Winston stood up. "I still want to see how that time-Machine of yours works. No offense, boss, but that story is right out of the Saturday morning cartoons."
"None taken." Doc shrugged, "I'd ask for proof myself. Heck, I did! Fortunately Marty remembered what I had told him about how I got the inspiration for the Flux Capacitator. After that, his tech convinced me fully." His enthusiasm was re-emerging after the previous seriousness. "Just imagine! A complete TV studio! In a portable form!" He cleared his throat. "Anyway, we could go to our testing grounds right now, and show you proof about the time travel."
Egon put his notebook in his shirt pocket. "I am very interested in participating in such an experience."
Ray shook his head, "I'll pass, though I'd still like to be an observer."
"Same with me." Winston nodded.
"Well then, shall we go, gentlemen? Follow us in your car."
Author's Notes:
To Halo: Trust me about the ending.
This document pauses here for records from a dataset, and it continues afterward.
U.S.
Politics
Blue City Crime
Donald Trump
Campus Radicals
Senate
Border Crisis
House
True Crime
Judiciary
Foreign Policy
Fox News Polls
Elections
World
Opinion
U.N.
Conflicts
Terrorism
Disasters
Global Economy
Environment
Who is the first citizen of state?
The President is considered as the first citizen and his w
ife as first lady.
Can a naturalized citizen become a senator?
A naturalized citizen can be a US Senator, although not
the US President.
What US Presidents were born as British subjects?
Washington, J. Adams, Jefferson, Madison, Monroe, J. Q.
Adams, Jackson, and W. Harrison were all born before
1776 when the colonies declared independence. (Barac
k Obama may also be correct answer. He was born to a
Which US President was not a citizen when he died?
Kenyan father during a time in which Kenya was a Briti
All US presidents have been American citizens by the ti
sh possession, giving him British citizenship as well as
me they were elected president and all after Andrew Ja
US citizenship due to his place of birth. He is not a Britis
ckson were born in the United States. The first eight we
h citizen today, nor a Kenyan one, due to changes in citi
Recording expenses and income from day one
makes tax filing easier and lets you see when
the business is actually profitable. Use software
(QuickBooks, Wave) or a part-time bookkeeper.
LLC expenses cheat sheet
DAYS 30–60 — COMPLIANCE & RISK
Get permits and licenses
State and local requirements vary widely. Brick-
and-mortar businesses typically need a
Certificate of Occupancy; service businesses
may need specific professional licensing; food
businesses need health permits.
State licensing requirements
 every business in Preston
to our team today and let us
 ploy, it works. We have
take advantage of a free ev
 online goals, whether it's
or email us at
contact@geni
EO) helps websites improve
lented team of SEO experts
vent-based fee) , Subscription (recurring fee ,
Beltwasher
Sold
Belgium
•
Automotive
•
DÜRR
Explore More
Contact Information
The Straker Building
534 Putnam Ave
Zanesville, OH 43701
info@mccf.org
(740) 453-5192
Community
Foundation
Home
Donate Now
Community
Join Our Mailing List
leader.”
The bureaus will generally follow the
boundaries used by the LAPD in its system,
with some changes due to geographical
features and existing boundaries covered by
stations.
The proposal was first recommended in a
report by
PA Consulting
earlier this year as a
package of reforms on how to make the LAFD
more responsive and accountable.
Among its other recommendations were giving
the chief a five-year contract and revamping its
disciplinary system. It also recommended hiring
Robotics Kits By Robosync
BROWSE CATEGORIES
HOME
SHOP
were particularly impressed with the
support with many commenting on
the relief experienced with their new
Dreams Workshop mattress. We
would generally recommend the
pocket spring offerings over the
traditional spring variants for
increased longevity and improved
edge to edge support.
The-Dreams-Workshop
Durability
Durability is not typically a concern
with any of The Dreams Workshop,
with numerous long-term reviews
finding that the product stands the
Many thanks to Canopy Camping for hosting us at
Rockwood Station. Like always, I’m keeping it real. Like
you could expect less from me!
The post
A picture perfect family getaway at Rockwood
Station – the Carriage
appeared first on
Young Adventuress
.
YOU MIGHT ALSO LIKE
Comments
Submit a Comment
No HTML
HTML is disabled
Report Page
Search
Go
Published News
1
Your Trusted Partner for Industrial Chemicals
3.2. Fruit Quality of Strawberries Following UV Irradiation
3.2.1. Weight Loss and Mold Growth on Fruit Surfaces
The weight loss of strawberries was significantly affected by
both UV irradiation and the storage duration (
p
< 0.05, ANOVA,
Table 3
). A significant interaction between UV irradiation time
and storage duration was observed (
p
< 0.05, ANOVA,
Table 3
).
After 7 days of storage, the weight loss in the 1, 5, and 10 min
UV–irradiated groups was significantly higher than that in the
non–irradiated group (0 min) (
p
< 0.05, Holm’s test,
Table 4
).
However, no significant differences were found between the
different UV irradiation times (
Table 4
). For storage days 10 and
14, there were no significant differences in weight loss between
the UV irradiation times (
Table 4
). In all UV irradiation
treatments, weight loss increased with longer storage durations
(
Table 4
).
I have a plan. its a cunning one.
(1) True. This is the reason why selective breeding has size limits. It could theoretically be possible to breed, say, War hounds or Dalmatians the size of horses, but they wouldn't be viable as mounts. And yes, those are very specific examples. Jack Kirby used the war hounds in the Fourth World stories. The Dog Cavalry of Apokolips debuted in New Gods issue 1 (Mar, 1971). The Giant Dalmatians were used by the Atomic Knights. These debuted in Strange Adventures, issue 138 (Mar, 1962).